▶ **Work item**
Put this sentence from the article on Alex Benedict's press into Spanish: "After production costs, one-half of the proceeds go toward buying food, maintaining food drives, and redistributing food locally."

▶ **Source passage**
===============

ARTS & CULTURE
By Pamir Kiciman
Correspondent
Alex Benedict is an undergrad at UNC-CH majoring in English and Comparative Literature. He is also the founder of betweenthehighway press, which mostly publishes poetry.
Benedict’s press is a passion project sparked by his time working as a clerk and stocker at Han-Dee Hugo’s Exxon gas station in Carrboro.
According to his website, it was during this time that he engaged with “the evicted, exploited, and ignored” who came into the store, as well as those he met and observed along North Carolina Highway 54.
Because Benedict is focused on people facing food insecurity, the press also has a social mission. After production costs, one-half of the proceeds go toward buying food, maintaining food drives, and redistributing food locally.
“Why are people so desperate in this country that they beg between our highways? How could we ignore that?” asked Benedict in an email exchange with The Local Reporter. “Driving past someone is easy enough, but walking the highway forces encounters.”
Early on, Benedict took the initiative to spray paint “some file cabinets and placed them at a couple of bus stops in Carrboro: marking the top for food and the bottom for literature.”
These are still in place and a few more have been added.
“Placing those community pantries, I felt the need to fill them, so I began producing the first receipts and tried to raise money to buy food,” Benedict explained.

===============

(Images with bounding boxes)

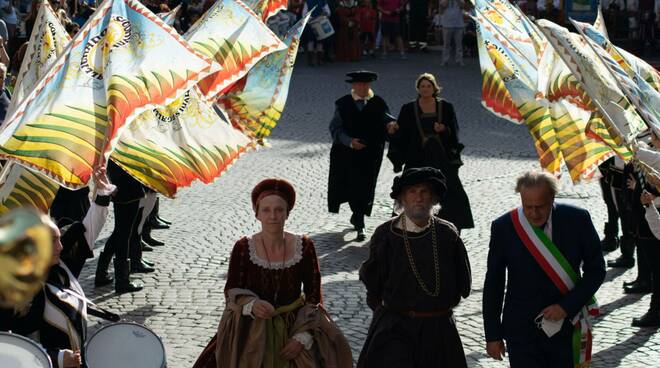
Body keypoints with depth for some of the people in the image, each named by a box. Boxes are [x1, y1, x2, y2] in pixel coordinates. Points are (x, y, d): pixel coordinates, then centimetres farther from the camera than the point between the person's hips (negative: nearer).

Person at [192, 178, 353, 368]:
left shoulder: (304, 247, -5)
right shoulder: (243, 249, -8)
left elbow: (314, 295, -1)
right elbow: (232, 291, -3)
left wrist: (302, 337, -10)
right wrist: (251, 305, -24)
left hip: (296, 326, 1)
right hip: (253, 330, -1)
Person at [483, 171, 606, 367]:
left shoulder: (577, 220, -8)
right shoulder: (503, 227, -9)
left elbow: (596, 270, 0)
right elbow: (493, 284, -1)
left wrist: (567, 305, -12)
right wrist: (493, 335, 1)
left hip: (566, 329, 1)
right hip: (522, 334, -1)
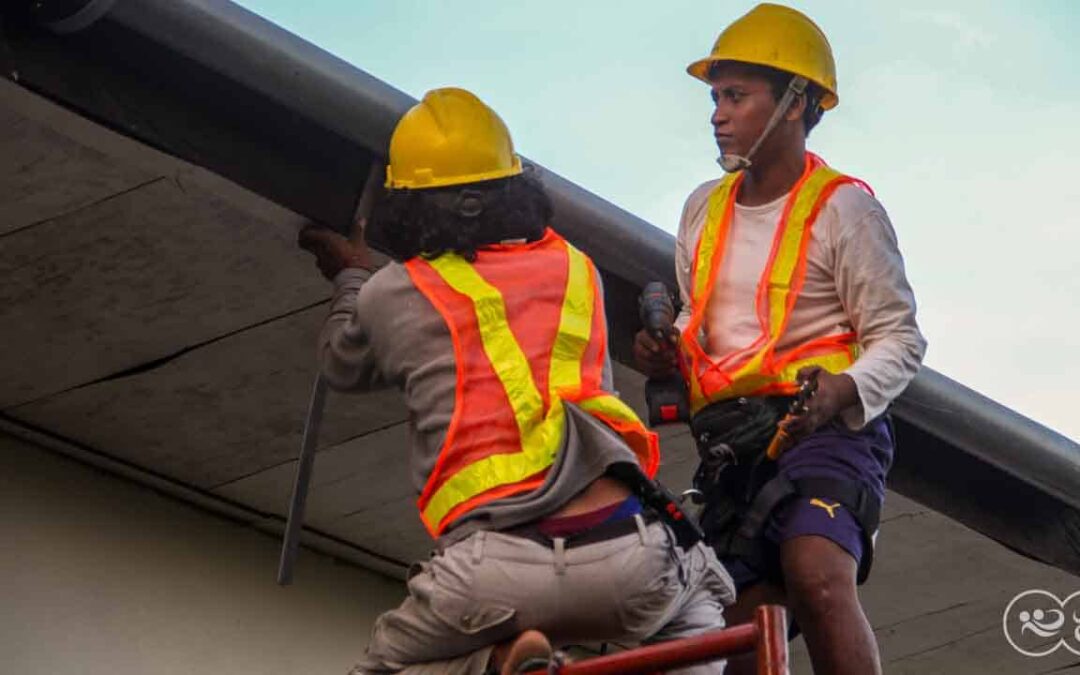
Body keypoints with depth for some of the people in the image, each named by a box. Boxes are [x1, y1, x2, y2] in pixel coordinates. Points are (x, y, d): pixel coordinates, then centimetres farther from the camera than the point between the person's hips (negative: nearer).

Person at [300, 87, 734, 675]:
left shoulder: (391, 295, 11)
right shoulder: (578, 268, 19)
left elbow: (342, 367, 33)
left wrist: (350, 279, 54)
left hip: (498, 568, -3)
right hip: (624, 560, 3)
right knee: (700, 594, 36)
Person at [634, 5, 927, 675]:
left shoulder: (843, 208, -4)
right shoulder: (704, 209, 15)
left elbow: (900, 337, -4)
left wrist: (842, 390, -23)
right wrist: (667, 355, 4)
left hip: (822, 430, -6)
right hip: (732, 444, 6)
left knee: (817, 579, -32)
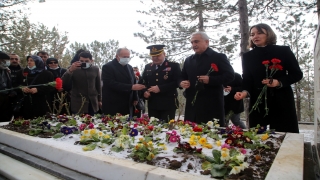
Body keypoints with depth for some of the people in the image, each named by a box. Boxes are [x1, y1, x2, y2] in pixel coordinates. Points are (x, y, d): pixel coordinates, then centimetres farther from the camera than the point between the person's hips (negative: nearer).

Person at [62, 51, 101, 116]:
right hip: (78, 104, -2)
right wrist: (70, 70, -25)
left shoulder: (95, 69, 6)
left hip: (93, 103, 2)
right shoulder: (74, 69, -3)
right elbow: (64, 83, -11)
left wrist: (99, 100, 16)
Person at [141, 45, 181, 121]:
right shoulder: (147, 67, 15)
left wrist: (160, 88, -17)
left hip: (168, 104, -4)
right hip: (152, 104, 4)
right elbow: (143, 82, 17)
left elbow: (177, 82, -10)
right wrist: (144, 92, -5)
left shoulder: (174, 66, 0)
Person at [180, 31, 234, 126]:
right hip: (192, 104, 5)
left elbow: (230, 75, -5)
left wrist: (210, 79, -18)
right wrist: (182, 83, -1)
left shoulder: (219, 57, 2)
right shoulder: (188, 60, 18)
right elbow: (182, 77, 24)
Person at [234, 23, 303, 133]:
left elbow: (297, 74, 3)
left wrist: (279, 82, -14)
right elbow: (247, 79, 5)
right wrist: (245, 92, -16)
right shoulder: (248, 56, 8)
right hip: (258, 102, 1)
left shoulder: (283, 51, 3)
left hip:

===============

▶ **Finished task**
Después de cubrir los costos de producción, la mitad de las ganancias se destina a comprar alimentos, mantener colectas de alimentos y redistribuir alimentos a nivel local.